[Goal of the exercise] Set down, word for word, the stretch of lines from the one containing "Con menos de 5 anos de aportacion" to the end of the records below.

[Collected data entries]
────────────────────
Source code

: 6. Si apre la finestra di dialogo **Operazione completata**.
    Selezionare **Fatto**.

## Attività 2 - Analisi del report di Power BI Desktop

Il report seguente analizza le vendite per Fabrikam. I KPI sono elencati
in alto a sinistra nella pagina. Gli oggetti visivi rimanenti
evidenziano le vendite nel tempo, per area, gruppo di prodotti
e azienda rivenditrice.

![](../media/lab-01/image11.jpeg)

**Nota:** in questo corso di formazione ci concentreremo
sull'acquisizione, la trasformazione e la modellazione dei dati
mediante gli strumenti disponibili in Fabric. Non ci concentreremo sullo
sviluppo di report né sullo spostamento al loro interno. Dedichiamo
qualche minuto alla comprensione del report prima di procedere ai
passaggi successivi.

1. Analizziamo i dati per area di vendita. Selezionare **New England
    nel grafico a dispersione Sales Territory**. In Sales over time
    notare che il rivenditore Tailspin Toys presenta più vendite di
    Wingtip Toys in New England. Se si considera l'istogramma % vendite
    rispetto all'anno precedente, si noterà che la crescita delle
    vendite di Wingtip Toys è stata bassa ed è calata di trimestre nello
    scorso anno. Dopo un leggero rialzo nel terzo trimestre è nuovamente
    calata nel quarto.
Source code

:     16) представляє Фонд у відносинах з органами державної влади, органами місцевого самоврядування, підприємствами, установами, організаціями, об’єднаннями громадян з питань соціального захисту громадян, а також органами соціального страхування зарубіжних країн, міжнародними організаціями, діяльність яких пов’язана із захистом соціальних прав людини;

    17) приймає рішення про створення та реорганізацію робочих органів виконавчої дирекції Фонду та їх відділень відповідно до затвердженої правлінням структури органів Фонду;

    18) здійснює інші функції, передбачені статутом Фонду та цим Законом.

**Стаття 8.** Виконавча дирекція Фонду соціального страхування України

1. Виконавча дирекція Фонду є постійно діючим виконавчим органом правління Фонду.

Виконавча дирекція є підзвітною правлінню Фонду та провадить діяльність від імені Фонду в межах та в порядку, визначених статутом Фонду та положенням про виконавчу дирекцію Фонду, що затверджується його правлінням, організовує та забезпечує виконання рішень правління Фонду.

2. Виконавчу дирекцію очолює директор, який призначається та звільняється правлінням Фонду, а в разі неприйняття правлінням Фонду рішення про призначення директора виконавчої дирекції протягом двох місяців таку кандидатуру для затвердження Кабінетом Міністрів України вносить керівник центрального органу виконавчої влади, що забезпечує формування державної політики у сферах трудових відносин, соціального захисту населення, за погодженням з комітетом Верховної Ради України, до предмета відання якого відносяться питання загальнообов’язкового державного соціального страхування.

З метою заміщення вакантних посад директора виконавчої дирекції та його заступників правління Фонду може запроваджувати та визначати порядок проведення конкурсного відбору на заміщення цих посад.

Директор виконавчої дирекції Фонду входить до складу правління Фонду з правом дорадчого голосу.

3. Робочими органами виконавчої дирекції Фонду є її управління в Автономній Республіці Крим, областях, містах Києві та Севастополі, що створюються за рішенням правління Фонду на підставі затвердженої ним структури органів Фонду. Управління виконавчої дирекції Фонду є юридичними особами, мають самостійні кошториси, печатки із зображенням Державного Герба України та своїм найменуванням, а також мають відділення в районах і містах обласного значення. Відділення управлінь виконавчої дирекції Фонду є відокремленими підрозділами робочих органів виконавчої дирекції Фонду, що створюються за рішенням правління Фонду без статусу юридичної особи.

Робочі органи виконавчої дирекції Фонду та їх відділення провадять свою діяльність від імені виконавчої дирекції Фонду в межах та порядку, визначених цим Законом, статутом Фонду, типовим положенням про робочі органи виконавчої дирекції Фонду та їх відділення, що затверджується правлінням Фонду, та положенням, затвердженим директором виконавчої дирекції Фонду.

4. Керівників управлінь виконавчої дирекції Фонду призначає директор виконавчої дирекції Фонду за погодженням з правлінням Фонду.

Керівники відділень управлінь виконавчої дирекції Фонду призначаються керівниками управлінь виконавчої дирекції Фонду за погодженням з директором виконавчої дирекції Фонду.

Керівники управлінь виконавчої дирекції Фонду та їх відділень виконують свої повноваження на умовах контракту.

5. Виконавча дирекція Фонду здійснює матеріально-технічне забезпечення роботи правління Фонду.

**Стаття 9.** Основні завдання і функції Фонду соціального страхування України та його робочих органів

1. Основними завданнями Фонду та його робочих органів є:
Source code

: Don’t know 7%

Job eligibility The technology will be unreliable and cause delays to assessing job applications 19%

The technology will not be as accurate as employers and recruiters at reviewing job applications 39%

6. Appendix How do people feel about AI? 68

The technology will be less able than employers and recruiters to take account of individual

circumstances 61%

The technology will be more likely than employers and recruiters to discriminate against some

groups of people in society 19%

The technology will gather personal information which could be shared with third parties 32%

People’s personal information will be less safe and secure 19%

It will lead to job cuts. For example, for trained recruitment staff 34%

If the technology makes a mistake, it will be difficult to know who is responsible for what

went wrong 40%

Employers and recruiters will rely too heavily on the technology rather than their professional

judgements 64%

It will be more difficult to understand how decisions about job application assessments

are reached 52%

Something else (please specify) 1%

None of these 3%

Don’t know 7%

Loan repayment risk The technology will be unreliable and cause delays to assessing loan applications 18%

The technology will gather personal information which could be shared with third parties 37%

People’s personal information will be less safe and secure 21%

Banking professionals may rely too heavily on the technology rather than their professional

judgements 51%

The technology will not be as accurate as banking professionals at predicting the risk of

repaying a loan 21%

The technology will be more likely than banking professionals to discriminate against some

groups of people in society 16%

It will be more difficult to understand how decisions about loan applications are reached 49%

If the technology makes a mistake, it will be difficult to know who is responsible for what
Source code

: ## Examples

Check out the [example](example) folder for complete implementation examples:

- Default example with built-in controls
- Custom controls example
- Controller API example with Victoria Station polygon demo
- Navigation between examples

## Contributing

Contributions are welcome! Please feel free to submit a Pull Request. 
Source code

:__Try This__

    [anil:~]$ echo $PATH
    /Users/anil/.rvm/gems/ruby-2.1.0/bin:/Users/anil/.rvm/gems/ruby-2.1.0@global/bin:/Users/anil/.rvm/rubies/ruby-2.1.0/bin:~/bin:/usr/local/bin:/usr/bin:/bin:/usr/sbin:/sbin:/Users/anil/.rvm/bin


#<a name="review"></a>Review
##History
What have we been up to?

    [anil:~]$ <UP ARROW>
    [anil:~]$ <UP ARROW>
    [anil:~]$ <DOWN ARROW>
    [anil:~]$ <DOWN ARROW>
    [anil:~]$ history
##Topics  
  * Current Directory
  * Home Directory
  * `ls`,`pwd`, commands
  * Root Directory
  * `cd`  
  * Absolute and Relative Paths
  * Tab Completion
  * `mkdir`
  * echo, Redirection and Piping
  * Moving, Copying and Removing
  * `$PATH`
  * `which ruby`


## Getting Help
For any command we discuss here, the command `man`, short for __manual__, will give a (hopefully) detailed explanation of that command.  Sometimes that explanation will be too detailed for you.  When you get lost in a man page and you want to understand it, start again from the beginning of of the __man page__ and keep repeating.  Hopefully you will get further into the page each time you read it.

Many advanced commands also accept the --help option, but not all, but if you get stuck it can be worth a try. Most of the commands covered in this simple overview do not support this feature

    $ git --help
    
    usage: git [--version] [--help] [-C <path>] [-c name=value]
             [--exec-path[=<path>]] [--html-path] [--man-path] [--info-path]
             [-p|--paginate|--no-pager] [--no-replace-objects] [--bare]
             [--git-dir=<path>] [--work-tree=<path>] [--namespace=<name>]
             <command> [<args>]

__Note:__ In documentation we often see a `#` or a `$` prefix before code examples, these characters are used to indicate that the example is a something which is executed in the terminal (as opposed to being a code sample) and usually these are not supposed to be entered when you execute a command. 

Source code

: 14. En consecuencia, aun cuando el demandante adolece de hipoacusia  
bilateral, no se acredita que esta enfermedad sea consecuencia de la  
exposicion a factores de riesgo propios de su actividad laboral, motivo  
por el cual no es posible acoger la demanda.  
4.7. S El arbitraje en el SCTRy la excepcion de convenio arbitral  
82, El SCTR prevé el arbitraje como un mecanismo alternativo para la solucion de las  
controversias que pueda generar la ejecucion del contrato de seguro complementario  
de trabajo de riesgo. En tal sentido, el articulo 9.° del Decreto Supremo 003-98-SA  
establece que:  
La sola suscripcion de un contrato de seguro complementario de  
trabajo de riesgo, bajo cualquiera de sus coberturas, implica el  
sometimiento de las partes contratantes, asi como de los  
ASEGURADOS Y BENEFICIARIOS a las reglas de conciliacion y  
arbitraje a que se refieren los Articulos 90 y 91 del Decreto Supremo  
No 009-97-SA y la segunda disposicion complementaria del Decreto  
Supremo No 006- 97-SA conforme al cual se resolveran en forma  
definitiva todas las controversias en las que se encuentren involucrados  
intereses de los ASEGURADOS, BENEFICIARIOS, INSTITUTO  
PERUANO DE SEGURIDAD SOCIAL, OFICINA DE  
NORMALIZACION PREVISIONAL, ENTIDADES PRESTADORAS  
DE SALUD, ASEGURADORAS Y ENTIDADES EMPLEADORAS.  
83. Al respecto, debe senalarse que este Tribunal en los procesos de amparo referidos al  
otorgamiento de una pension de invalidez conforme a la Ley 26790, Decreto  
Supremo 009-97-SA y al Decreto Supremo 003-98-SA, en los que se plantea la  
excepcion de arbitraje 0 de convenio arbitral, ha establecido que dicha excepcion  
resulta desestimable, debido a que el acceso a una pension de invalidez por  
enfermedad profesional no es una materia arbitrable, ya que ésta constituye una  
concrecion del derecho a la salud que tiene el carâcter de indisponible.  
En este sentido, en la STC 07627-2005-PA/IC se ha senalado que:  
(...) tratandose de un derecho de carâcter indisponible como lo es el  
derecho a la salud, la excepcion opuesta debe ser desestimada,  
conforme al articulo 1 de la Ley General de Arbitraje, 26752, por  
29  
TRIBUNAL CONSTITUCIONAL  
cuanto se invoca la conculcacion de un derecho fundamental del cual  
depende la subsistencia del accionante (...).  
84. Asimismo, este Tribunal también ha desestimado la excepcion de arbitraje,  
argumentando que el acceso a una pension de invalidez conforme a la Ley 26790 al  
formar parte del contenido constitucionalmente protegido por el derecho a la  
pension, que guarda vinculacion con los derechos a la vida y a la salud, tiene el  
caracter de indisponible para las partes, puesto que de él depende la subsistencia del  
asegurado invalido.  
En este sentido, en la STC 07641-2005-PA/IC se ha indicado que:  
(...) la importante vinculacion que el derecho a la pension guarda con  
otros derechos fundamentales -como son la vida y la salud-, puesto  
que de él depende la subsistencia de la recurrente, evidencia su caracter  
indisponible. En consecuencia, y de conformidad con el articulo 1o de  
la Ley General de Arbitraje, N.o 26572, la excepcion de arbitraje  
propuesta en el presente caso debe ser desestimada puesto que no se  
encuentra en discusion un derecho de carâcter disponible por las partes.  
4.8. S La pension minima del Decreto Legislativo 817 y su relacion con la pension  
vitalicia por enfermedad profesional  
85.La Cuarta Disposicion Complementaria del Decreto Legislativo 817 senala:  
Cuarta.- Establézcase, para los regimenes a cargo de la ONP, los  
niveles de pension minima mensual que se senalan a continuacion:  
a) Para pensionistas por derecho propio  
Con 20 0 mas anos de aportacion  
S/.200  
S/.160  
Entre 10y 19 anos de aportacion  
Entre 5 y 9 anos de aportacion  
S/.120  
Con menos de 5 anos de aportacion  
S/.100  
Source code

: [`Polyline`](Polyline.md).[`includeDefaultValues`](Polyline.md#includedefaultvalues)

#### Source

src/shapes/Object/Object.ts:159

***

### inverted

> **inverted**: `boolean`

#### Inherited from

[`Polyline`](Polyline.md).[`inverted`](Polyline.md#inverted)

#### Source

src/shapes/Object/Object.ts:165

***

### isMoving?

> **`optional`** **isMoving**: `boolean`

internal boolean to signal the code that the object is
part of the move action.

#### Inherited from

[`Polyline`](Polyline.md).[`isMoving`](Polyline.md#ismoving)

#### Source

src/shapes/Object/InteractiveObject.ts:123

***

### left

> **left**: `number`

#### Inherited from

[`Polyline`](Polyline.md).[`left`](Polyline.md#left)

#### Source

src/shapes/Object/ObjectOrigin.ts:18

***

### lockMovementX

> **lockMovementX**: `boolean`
────────────────────
[Task answer]
Con menos de 5 anos de aportacion  
S/.100  
Source code

: [`Polyline`](Polyline.md).[`includeDefaultValues`](Polyline.md#includedefaultvalues)

#### Source

src/shapes/Object/Object.ts:159

***

### inverted

> **inverted**: `boolean`

#### Inherited from

[`Polyline`](Polyline.md).[`inverted`](Polyline.md#inverted)

#### Source

src/shapes/Object/Object.ts:165

***

### isMoving?

> **`optional`** **isMoving**: `boolean`

internal boolean to signal the code that the object is
part of the move action.

#### Inherited from

[`Polyline`](Polyline.md).[`isMoving`](Polyline.md#ismoving)

#### Source

src/shapes/Object/InteractiveObject.ts:123

***

### left

> **left**: `number`

#### Inherited from

[`Polyline`](Polyline.md).[`left`](Polyline.md#left)

#### Source

src/shapes/Object/ObjectOrigin.ts:18

***

### lockMovementX

> **lockMovementX**: `boolean`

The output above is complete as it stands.